TASK MATERIAL |
▶
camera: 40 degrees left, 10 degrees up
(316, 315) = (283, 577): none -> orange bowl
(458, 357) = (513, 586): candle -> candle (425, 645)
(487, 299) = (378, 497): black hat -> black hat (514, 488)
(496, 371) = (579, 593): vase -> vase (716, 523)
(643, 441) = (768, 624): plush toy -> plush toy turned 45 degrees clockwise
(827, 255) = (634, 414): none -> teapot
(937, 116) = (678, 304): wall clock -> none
◀
▶
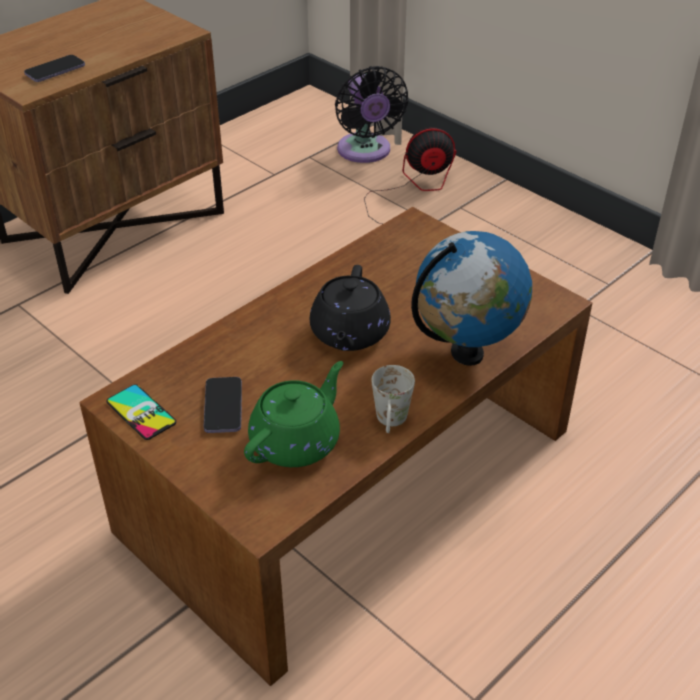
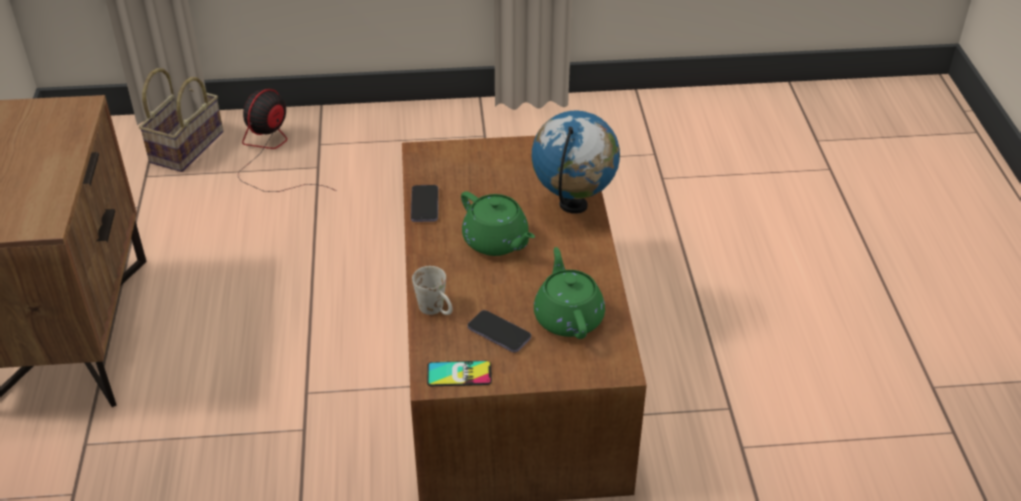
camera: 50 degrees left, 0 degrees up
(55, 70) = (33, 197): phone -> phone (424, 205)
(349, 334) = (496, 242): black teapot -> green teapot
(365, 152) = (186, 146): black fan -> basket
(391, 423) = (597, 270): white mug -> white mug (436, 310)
◀
ASSIGNED TASK | Take from the material above the lines running from the one with "(643, 441) = (768, 624): plush" through the one with "(937, 116) = (678, 304): wall clock -> none", and repeat them exactly, with nothing else.

SOLUTION TO THE PROBLEM |
(643, 441) = (768, 624): plush toy -> plush toy turned 45 degrees clockwise
(827, 255) = (634, 414): none -> teapot
(937, 116) = (678, 304): wall clock -> none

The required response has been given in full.